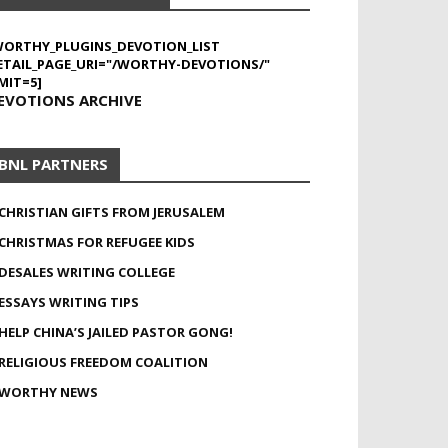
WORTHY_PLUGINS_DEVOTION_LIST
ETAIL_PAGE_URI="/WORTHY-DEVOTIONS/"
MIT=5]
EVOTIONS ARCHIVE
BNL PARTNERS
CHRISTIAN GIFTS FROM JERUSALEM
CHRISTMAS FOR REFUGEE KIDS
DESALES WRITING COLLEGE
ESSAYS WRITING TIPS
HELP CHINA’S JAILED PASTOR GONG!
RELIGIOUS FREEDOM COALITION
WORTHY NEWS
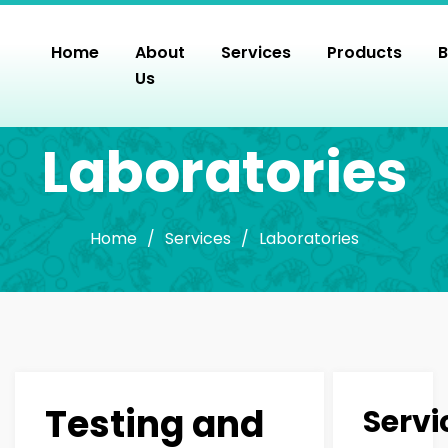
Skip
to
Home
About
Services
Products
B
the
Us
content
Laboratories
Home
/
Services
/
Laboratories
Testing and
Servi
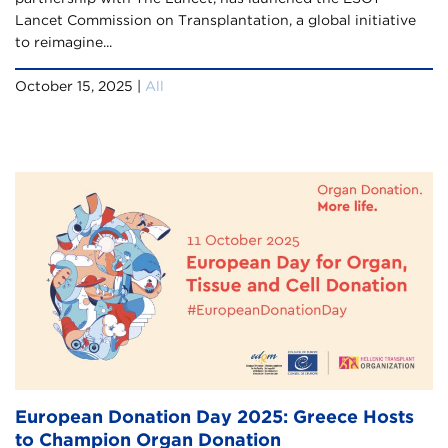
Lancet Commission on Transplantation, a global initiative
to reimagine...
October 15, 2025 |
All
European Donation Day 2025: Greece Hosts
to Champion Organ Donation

Your objective:
Sift through the entries and copy every line with "WRITING".

Task solution:
DESALES WRITING COLLEGE
ESSAYS WRITING TIPS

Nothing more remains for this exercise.